I don’t understand how men can still feel that they have this inherent right to comment on women’s appearance, and to consistently claim that women should take it as a “compliment,”when so many women’s organizations are now vocally expressing that it does just the opposite. The Hollaback Project, a US-based organization, started because women wanted to be able to do something to combat this feeling of humiliation by turning it back onto their harassers. Women take pictures of their harassers on their phones, and then send them in with a description of the incident and the location. This serves two purposes: to create space for empowerment and agency, and to create a supportive network of information to help women avoid spaces where they are more likely to encounter street harassment. It is also a space to share stories, information, and general experiences through the forms of comments and even youtube videos.

These organizations aren’t just popping up in the United States. They exist all over the world. In India, the Blank Noise project was developed to work against ‘eve teasing,’ the colloquial term for all kinds of street harassment, including physical contact.
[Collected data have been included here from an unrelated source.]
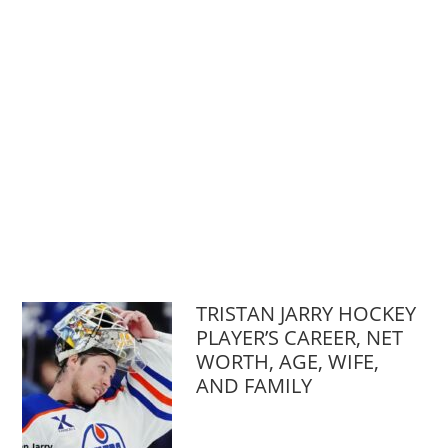
TRISTAN JARRY HOCKEY
PLAYER’S CAREER, NET
WORTH, AGE, WIFE,
AND FAMILY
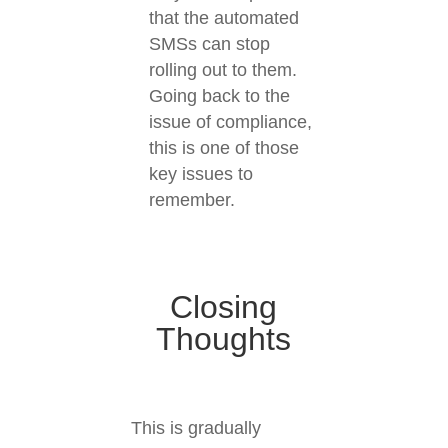
that the automated
SMSs can stop
rolling out to them.
Going back to the
issue of compliance,
this is one of those
key issues to
remember.
Closing
Thoughts
This is gradually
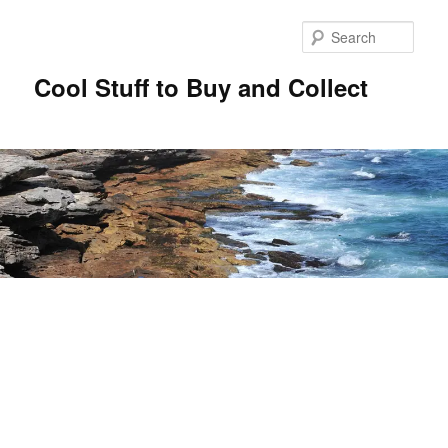
Sear
Cool Stuff to Buy and Collect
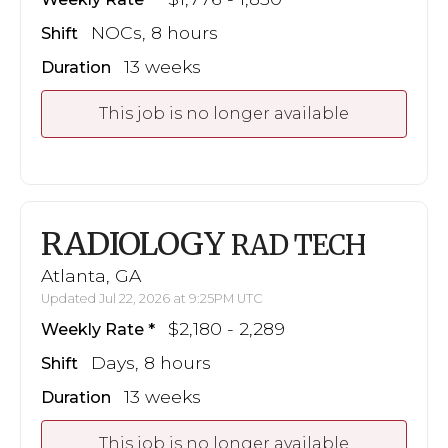
NOCs, 8 hours
Shift
13 weeks
Duration
This job is no longer available
RADIOLOGY
RAD TECH
Atlanta, GA
Updated Jul 22, 2026 at 9:25PM UTC
$2,180 - 2,289
Weekly Rate
Days, 8 hours
Shift
13 weeks
Duration
This job is no longer available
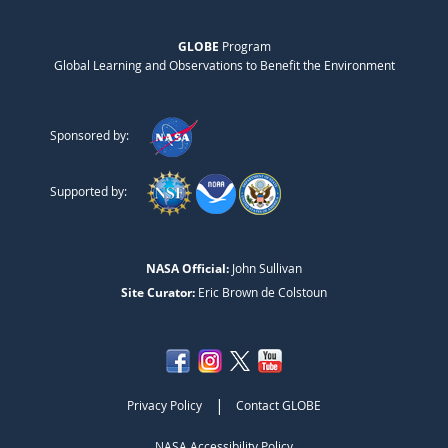
GLOBE
Program
Global Learning and Observations to Benefit the Environment
Sponsored by:
Supported by:
NASA Official:
John Sullivan
Site Curator:
Eric Brown de Colstoun
|
Privacy Policy
Contact GLOBE
NASA Accessibility Policy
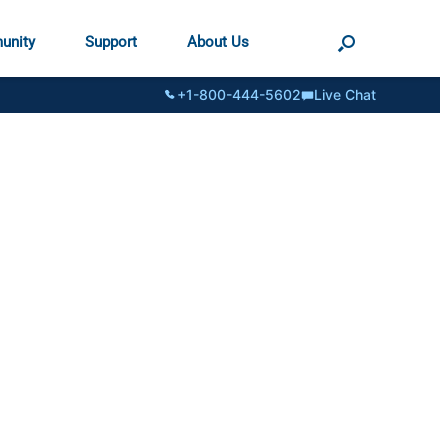
unity
Support
About Us
+1-800-444-5602
Live Chat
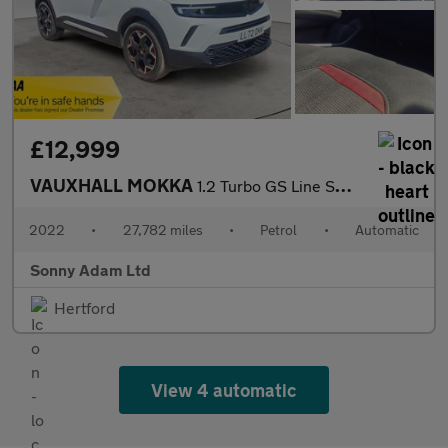
£12,999
VAUXHALL MOKKA
1.2 Turbo GS Line SUV 5dr Petrol Auto Euro 6 (s/s) (130 ps)
2022
•
27,782 miles
•
Petrol
•
Automatic
Sonny Adam Ltd
Hertford
View 4 automatic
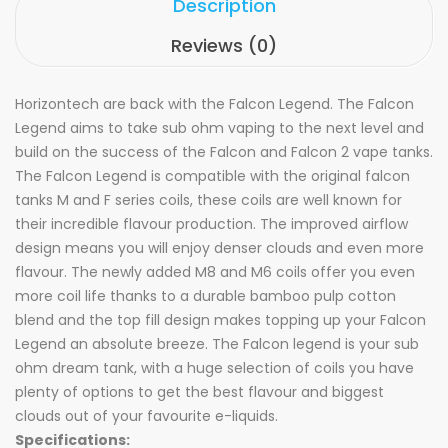
Description
Reviews (0)
Horizontech are back with the Falcon Legend. The Falcon
Legend aims to take sub ohm vaping to the next level and
build on the success of the Falcon and Falcon 2 vape tanks.
The Falcon Legend is compatible with the original falcon
tanks M and F series coils, these coils are well known for
their incredible flavour production. The improved airflow
design means you will enjoy denser clouds and even more
flavour. The newly added M8 and M6 coils offer you even
more coil life thanks to a durable bamboo pulp cotton
blend and the top fill design makes topping up your Falcon
Legend an absolute breeze. The Falcon legend is your sub
ohm dream tank, with a huge selection of coils you have
plenty of options to get the best flavour and biggest
clouds out of your favourite e-liquids.
Specifications:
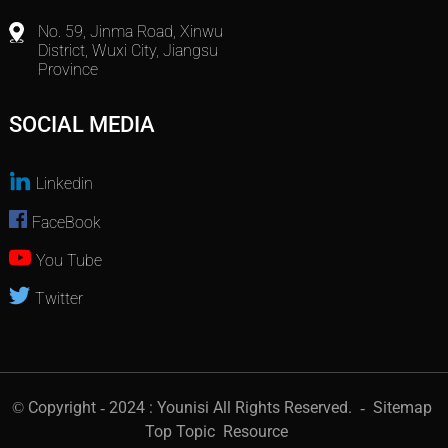
No. 59, Jinma Road, Xinwu
District, Wuxi City, Jiangsu
Province
SOCIAL MEDIA
Linkedin
FaceBook
You Tube
Twitter
© Copyright - 2024 : Younisi All Rights Reserved.
- Sitemap
Top Topic
Resource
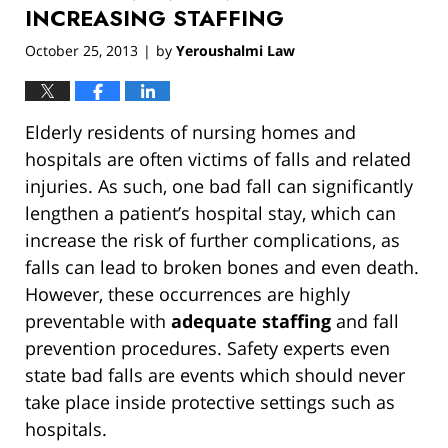
INCREASING STAFFING
October 25, 2013
by
Yeroushalmi Law
|
Elderly residents of nursing homes and
hospitals are often victims of falls and related
injuries. As such, one bad fall can significantly
lengthen a patient’s hospital stay, which can
increase the risk of further complications, as
falls can lead to broken bones and even death.
However, these occurrences are highly
preventable with
adequate staffing
and fall
prevention procedures. Safety experts even
state bad falls are events which should never
take place inside protective settings such as
hospitals.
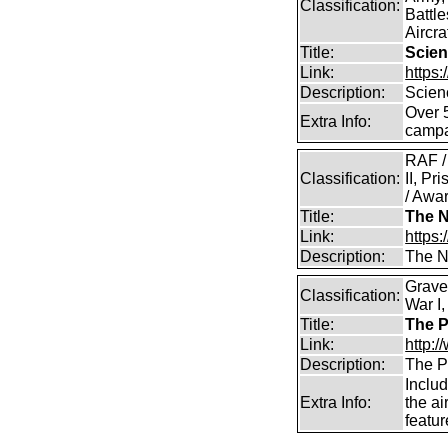
Classification:
Battle
Aircra
Title:
Scien
Link:
https
Description:
Scien
Over 
Extra Info:
campa
RAF /
Classification:
II, Pr
/ Awar
Title:
The N
Link:
https:
Description:
The Na
Grave
Classification:
War I,
Title:
The P
Link:
http:
Description:
The P
Includ
Extra Info:
the ai
featu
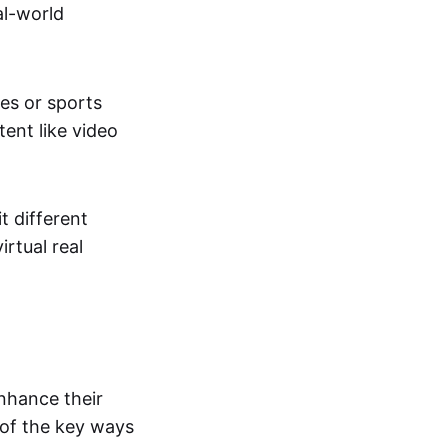
al-world
tes or sports
ent like video
t different
irtual real
enhance their
 of the key ways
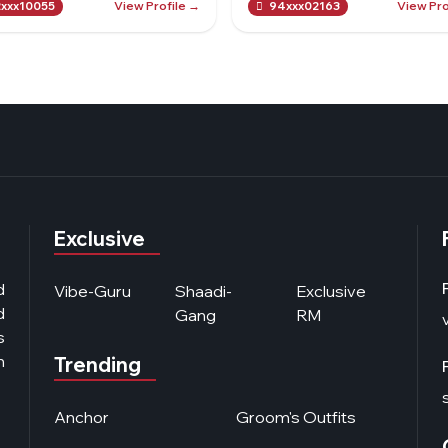
View Profile →
View Pro
xxx10055
94xxx02163
Exclusive
d
Vibe-Guru
Shaadi-
Exclusive
d
Gang
RM
s
n
Trending
Anchor
Groom's Outfits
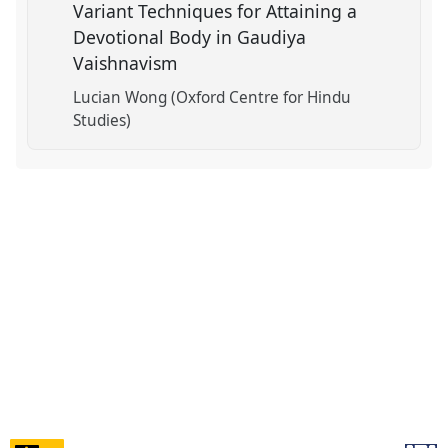
Variant Techniques for Attaining a
Devotional Body in Gaudiya
Vaishnavism
Lucian Wong (Oxford Centre for Hindu
Studies)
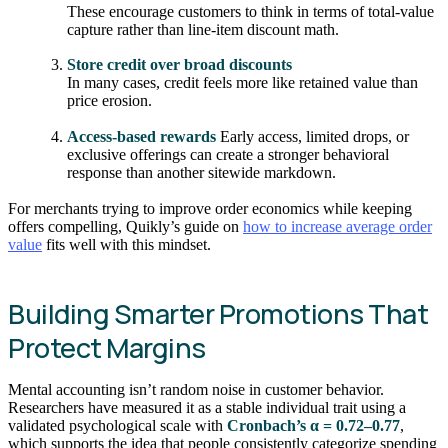
These encourage customers to think in terms of total-value
capture rather than line-item discount math.
Store credit over broad discounts
In many cases, credit feels more like retained value than
price erosion.
Access-based rewards
Early access, limited drops, or
exclusive offerings can create a stronger behavioral
response than another sitewide markdown.
For merchants trying to improve order economics while keeping
offers compelling, Quikly’s guide on
how to increase average order
value
fits well with this mindset.
Building Smarter Promotions That
Protect Margins
Mental accounting isn’t random noise in customer behavior.
Researchers have measured it as a stable individual trait using a
validated psychological scale with
Cronbach’s α = 0.72–0.77
,
which supports the idea that people consistently categorize spending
They want the public to know that “I Never Ask For It.” In Egypt, the HarassMap attempts to address the multiple facets of this problem by encouraging individuals to send in information about harassment, which is then put on a map. HarassMap then sends information to the individual to let them know about counseling and other services in their area, and also how to make a police report. The reports from women are compiled into statistics of street harassment, which are then given to police and local governmental officials to aid their combating this problem from a governmental standpoint. The areas with the most street harassment then are targeted by increased community organizing around the issue.

So, sir, now that you know what the fuck is up, I would hope that you would be wondering why so many women all over the world are responding in this way if what you’re doing is really to make us feel good. Then the next logical conclusion is that, good lord, who knew, but it doesn’t. It is harassment. And it needs to stop. You may call me dramatic for my next statement, but that’s OK, because I’ll call you an oppressor and part of the problem. Not only is street harassment a part of the reiteration of gendered inequality and hierarchies, it contributes to the constant reconstitution of our rape culture reality. If men are encouraged to see women’s bodies as there for their enjoyment, and then feel no chagrin in voicing their approval, how much of a leap is this to rape and sexual assault? Some people ask, “how can men feel it is OK to violate women in such a way?” when talking about sexual assault and rape, but those same people will tell you that you should just take street harassment in the form of inappropriately sexual language, catcalls, honks, and other comments as “compliments.” It isn’t complimentary for someone to force their sexual desire of your body onto you, in any way, shape or form.

So, in conclusion, you rude ass motherfucker, not only are you lewd and ignorant of the impact of your actions, but you are also contributing to the constant approval of gender inequality and violence by continuing to make comments like the one you made today. And that’s what’s up.